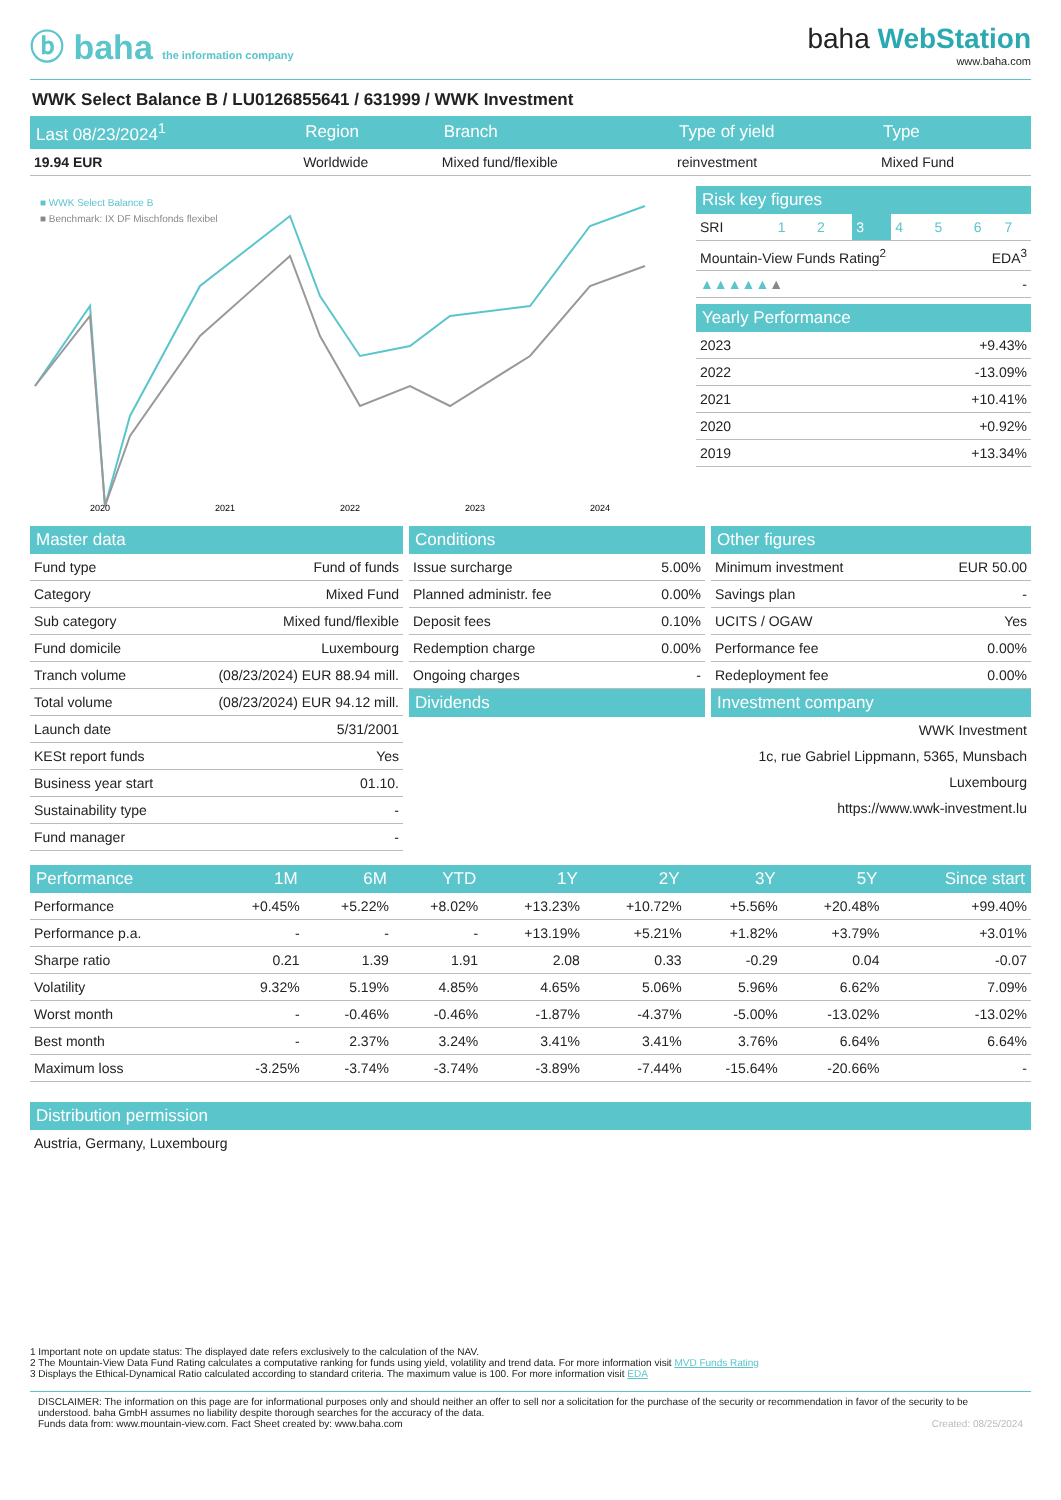ⓑ baha the information company
baha WebStation
www.baha.com
WWK Select Balance B / LU0126855641 / 631999 / WWK Investment
| Last 08/23/2024<sup>1</sup> | Region | Branch | Type of yield | Type |
| --- | --- | --- | --- | --- |
| 19.94 EUR | Worldwide | Mixed fund/flexible | reinvestment | Mixed Fund |
■ WWK Select Balance B
■ Benchmark: IX DF Mischfonds flexibel
2020
2021
2022
2023
2024
| Risk key figures | | | | | | | |
| --- | --- | --- | --- | --- | --- | --- | --- |
| SRI | 1 | 2 | 3 | 4 | 5 | 6 | 7 |
| Mountain-View Funds Rating<sup>2</sup> | | | | | | EDA<sup>3</sup> | |
| ▲▲▲▲▲ ▲ | | | | | | - | |
| Yearly Performance | |
| --- | --- |
| 2023 | +9.43% |
| 2022 | -13.09% |
| 2021 | +10.41% |
| 2020 | +0.92% |
| 2019 | +13.34% |
| Master data | |
| --- | --- |
| Fund type | Fund of funds |
| Category | Mixed Fund |
| Sub category | Mixed fund/flexible |
| Fund domicile | Luxembourg |
| Tranch volume | (08/23/2024) EUR 88.94 mill. |
| Total volume | (08/23/2024) EUR 94.12 mill. |
| Launch date | 5/31/2001 |
| KESt report funds | Yes |
| Business year start | 01.10. |
| Sustainability type | - |
| Fund manager | - |
| Conditions | |
| --- | --- |
| Issue surcharge | 5.00% |
| Planned administr. fee | 0.00% |
| Deposit fees | 0.10% |
| Redemption charge | 0.00% |
| Ongoing charges | - |
| Dividends | |
| Other figures | |
| --- | --- |
| Minimum investment | EUR 50.00 |
| Savings plan | - |
| UCITS / OGAW | Yes |
| Performance fee | 0.00% |
| Redeployment fee | 0.00% |
| Investment company | |
| WWK Investment | |
| 1c, rue Gabriel Lippmann, 5365, Munsbach | |
| Luxembourg | |
| https://www.wwk-investment.lu | |
| Performance | 1M | 6M | YTD | 1Y | 2Y | 3Y | 5Y | Since start |
| --- | --- | --- | --- | --- | --- | --- | --- | --- |
| Performance | +0.45% | +5.22% | +8.02% | +13.23% | +10.72% | +5.56% | +20.48% | +99.40% |
| Performance p.a. | - | - | - | +13.19% | +5.21% | +1.82% | +3.79% | +3.01% |
| Sharpe ratio | 0.21 | 1.39 | 1.91 | 2.08 | 0.33 | -0.29 | 0.04 | -0.07 |
| Volatility | 9.32% | 5.19% | 4.85% | 4.65% | 5.06% | 5.96% | 6.62% | 7.09% |
| Worst month | - | -0.46% | -0.46% | -1.87% | -4.37% | -5.00% | -13.02% | -13.02% |
| Best month | - | 2.37% | 3.24% | 3.41% | 3.41% | 3.76% | 6.64% | 6.64% |
| Maximum loss | -3.25% | -3.74% | -3.74% | -3.89% | -7.44% | -15.64% | -20.66% | - |
| Distribution permission |
| --- |
| Austria, Germany, Luxembourg |
1 Important note on update status: The displayed date refers exclusively to the calculation of the NAV.
2 The Mountain-View Data Fund Rating calculates a computative ranking for funds using yield, volatility and trend data. For more information visit MVD Funds Rating
3 Displays the Ethical-Dynamical Ratio calculated according to standard criteria. The maximum value is 100. For more information visit EDA
DISCLAIMER: The information on this page are for informational purposes only and should neither an offer to sell nor a solicitation for the purchase of the security or recommendation in favor of the security to be understood. baha GmbH assumes no liability despite thorough searches for the accuracy of the data.
Funds data from: www.mountain-view.com. Fact Sheet created by: www.baha.com Created: 08/25/2024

---

» **Instructions for the task**: If the material above contains pictures, exclude them from an otherwise exact transcription.

» **Task solution**:
ⓑ baha the information company
baha WebStation
www.baha.com
WWK Select Balance B / LU0126855641 / 631999 / WWK Investment
| Last 08/23/2024<sup>1</sup> | Region | Branch | Type of yield | Type |
| --- | --- | --- | --- | --- |
| 19.94 EUR | Worldwide | Mixed fund/flexible | reinvestment | Mixed Fund |
■ WWK Select Balance B
■ Benchmark: IX DF Mischfonds flexibel
2020
2021
2022
2023
2024
| Risk key figures | | | | | | | |
| --- | --- | --- | --- | --- | --- | --- | --- |
| SRI | 1 | 2 | 3 | 4 | 5 | 6 | 7 |
| Mountain-View Funds Rating<sup>2</sup> | | | | | | EDA<sup>3</sup> | |
| ▲▲▲▲▲ ▲ | | | | | | - | |
| Yearly Performance | |
| --- | --- |
| 2023 | +9.43% |
| 2022 | -13.09% |
| 2021 | +10.41% |
| 2020 | +0.92% |
| 2019 | +13.34% |
| Master data | |
| --- | --- |
| Fund type | Fund of funds |
| Category | Mixed Fund |
| Sub category | Mixed fund/flexible |
| Fund domicile | Luxembourg |
| Tranch volume | (08/23/2024) EUR 88.94 mill. |
| Total volume | (08/23/2024) EUR 94.12 mill. |
| Launch date | 5/31/2001 |
| KESt report funds | Yes |
| Business year start | 01.10. |
| Sustainability type | - |
| Fund manager | - |
| Conditions | |
| --- | --- |
| Issue surcharge | 5.00% |
| Planned administr. fee | 0.00% |
| Deposit fees | 0.10% |
| Redemption charge | 0.00% |
| Ongoing charges | - |
| Dividends | |
| Other figures | |
| --- | --- |
| Minimum investment | EUR 50.00 |
| Savings plan | - |
| UCITS / OGAW | Yes |
| Performance fee | 0.00% |
| Redeployment fee | 0.00% |
| Investment company | |
| WWK Investment | |
| 1c, rue Gabriel Lippmann, 5365, Munsbach | |
| Luxembourg | |
| https://www.wwk-investment.lu | |
| Performance | 1M | 6M | YTD | 1Y | 2Y | 3Y | 5Y | Since start |
| --- | --- | --- | --- | --- | --- | --- | --- | --- |
| Performance | +0.45% | +5.22% | +8.02% | +13.23% | +10.72% | +5.56% | +20.48% | +99.40% |
| Performance p.a. | - | - | - | +13.19% | +5.21% | +1.82% | +3.79% | +3.01% |
| Sharpe ratio | 0.21 | 1.39 | 1.91 | 2.08 | 0.33 | -0.29 | 0.04 | -0.07 |
| Volatility | 9.32% | 5.19% | 4.85% | 4.65% | 5.06% | 5.96% | 6.62% | 7.09% |
| Worst month | - | -0.46% | -0.46% | -1.87% | -4.37% | -5.00% | -13.02% | -13.02% |
| Best month | - | 2.37% | 3.24% | 3.41% | 3.41% | 3.76% | 6.64% | 6.64% |
| Maximum loss | -3.25% | -3.74% | -3.74% | -3.89% | -7.44% | -15.64% | -20.66% | - |
| Distribution permission |
| --- |
| Austria, Germany, Luxembourg |
1 Important note on update status: The displayed date refers exclusively to the calculation of the NAV.
2 The Mountain-View Data Fund Rating calculates a computative ranking for funds using yield, volatility and trend data. For more information visit MVD Funds Rating
3 Displays the Ethical-Dynamical Ratio calculated according to standard criteria. The maximum value is 100. For more information visit EDA
DISCLAIMER: The information on this page are for informational purposes only and should neither an offer to sell nor a solicitation for the purchase of the security or recommendation in favor of the security to be understood. baha GmbH assumes no liability despite thorough searches for the accuracy of the data.
Funds data from: www.mountain-view.com. Fact Sheet created by: www.baha.com Created: 08/25/2024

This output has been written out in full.